Although tension has been high between Egypt and Saudi Arabia in the past few months, signs of cooperation are emerging over the development of Sinai and other common interests.
A man walks past graffiti depicting relations between Egypt and Saudi Arabia in Cairo, Egypt, October 12, 2016. Picture taken October 12, 2016. REUTERS/Amr Abdallah Dalsh - RTSS268

CAIRO — Despite the strain in Egyptian-Saudi ties since last October, on Jan. 26, Egyptian President Abdel Fattah al-Sisi approved King Salman bin Abdul-Aziz Al Saud 's $1.5 billion development plan for the Sinai Peninsula. On Jan. 21, Al-Araby Al-Jadeed quoted an Egyptian diplomatic source as saying that Egypt asked Saudi diplomats to mediate to end Sudanese demands for direct talks on the annexation of the disputed Halayeb and Shalateen areas.

The Egyptian-Saudi tension ramped up Oct. 9 after Egypt voted at the UN Security Council in favor of a Russian draft resolution to end the war in Syria, and Saudi Arabia's permanent representative to the UN Abdullah al-Mouallimi expressed resentment. Matters escalated Oct. 10 as Saudi Aramco informed the Egyptian General Petroleum Corporation that oil shipments to Egypt were suspended. Aramco told Egypt Nov. 8 that the halt was indefinite, which observers perceived as a Saudi sanction on Egypt for its vote.

On Jan. 16, the Supreme Administrative Court invalidated the maritime border demarcation agreement between Egypt and Saudi Arabia, denying Saudi Arabia sovereignty over the islands of Tiran and Sanafir in the Red Sea.

Signs of a breakthrough appeared in January, with Sisi signing an agreement for a $1.5 billion loan from Saudi Arabia to fund development projects in Sinai. The agreement is known as Salman's development plan for Sinai, the most prominent of which is the establishment of King Salman University.

The memorandum of understanding concerning the Sinai development, among others such as the maritime border demarcation agreement and the Aramco oil products supply deal, had been signed on April 9, 2016, during the Saudi monarch’s visit to Egypt.

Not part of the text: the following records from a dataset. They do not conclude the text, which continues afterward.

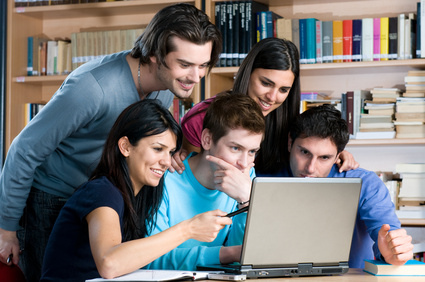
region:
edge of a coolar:
[183, 158, 210, 192]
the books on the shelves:
[12, 0, 423, 265]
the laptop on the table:
[194, 177, 361, 277]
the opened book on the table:
[85, 269, 225, 281]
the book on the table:
[361, 257, 423, 276]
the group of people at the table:
[0, 2, 413, 279]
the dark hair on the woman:
[87, 97, 181, 236]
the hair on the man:
[129, 3, 221, 78]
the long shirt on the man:
[0, 48, 173, 230]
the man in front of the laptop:
[140, 89, 252, 273]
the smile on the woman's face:
[149, 167, 164, 176]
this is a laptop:
[234, 171, 356, 262]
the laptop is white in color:
[262, 199, 285, 217]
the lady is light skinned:
[93, 220, 115, 275]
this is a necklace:
[135, 62, 145, 88]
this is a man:
[73, 6, 225, 89]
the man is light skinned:
[176, 42, 194, 59]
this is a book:
[329, 14, 338, 55]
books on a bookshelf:
[210, 2, 419, 60]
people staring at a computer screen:
[17, 26, 377, 271]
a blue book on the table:
[361, 257, 422, 274]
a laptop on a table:
[239, 175, 355, 267]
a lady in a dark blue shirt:
[65, 124, 164, 242]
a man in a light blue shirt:
[177, 103, 247, 213]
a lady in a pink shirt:
[230, 43, 298, 107]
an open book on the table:
[87, 269, 193, 273]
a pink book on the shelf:
[371, 17, 376, 58]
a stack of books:
[361, 85, 422, 139]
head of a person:
[136, 4, 234, 93]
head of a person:
[114, 92, 197, 178]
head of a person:
[275, 100, 367, 183]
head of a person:
[230, 42, 324, 135]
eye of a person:
[142, 127, 171, 156]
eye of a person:
[225, 122, 263, 154]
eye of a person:
[292, 126, 330, 161]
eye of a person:
[253, 66, 287, 95]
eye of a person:
[172, 43, 212, 72]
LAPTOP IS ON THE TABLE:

Mohammed Saeed Idris, the head of the Arab and regional studies unit at Al-Ahram Center for Political and Strategic Studies, told Al-Monitor, “Egyptian-Saudi relations are not limited to just political tension regarding the situation in Syria, such as when Egypt voted in favor of the Russian draft resolution, or regarding the border demarcation agreement or the oil import and export agreement. The two countries have many issues and goals in common.”

He added, “Egypt and Saudi Arabia are the two largest and most key actors for Middle East stability. The past few years have probably revealed how dangerous the situation in Sinai is and how important development projects are in countering terrorism in the arid area. Despite their differences on the Syrian and border demarcation issues, Egypt and Saudi Arabia are well-aware of how dangerous terrorism is. I believe that the development project is a part of these countries’ efforts to combat terrorism in all areas, most notably in Sinai, because of the danger of terrorism to the entire Arab region.”

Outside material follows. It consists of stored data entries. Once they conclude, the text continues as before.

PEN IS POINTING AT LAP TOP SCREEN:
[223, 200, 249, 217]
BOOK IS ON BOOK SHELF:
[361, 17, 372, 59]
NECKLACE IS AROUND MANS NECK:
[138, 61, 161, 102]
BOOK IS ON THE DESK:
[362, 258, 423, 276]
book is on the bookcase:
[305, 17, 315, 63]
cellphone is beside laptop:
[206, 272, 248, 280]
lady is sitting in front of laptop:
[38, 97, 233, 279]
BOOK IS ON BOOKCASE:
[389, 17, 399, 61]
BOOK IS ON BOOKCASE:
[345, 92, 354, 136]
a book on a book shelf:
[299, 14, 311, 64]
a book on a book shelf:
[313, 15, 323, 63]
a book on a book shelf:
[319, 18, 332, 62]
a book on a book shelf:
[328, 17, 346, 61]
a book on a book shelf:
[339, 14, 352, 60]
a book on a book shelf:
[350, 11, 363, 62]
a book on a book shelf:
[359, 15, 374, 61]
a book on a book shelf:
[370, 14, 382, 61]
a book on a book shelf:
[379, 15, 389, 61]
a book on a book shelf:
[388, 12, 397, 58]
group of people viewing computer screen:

But what about the Halayeb and Shalateen areas? On Jan. 17, the Sudan News Agency quoted a Sudanese diplomatic source that it did not name as saying that his government had renewed demands to restore the Halayeb and Shalateen triangle at the UN Security Council. The statement came the day after the maritime border demarcation agreement between Egypt and Saudi Arabia was invalidated.

The Egyptian Foreign Affairs Ministry responded in an official statement Jan. 18 to the Sudanese news agency, saying that the Halayeb and Shalateen areas belong to Egypt and are under Egyptian sovereignty. It added that in April 2016, Egypt denied the request that Sudan has been repeating for decades.

Al-Araby Al-Jadeed reported Jan. 21 that Egyptian officials asked their Saudi counterparts to mediate to halt Sudanese demands that Halayeb and Shalateen be annexed to Sudan, and that during undeclared deliberations the Egyptian and Saudi sides paved the way for the resurrection of the maritime border demarcation agreement.

The report went on that Egyptian officials confirmed that it would be difficult to take any concrete steps in the maritime border demarcation dossier while the Sudanese demands continued, as doing so would further anger the Egyptian street and forces opposing the agreement.

Ahmed Abdel Halim, the former head of Egyptian Geological Survey, told Al-Monitor that the goal behind the maritime border demarcation agreement is to enable oil and gas exploration activities in the Red Sea waters, which are rich in oil and gas resources.

He dismissed the possibility that Egypt sought Saudi mediation to put an end to the Sudanese demands, saying, “The passing of the maritime border agreement is in favor of Saudi Arabia, as it facilitates the oil and gas drilling activities. The Sudanese demands regarding Halayeb and Shalateen … contradict the agreement.”

He explained, “The agreement is an implicit Saudi recognition of the Egyptian ownership of Halayeb and Shalateen. Under the agreement, the maritime border between Egypt and Saudi Arabia along the Egyptian coast on the Red Sea are determined. This area also includes the Halayeb and Shalateen coasts along the Red Sea. Thus, the Sudanese claim regarding its ownership of that territory is a challenge to the agreement.”

The Egyptian-Saudi interests are deep and complex, and their ongoing tension will not be a reason for a complete rupture between two countries that have many interests in common.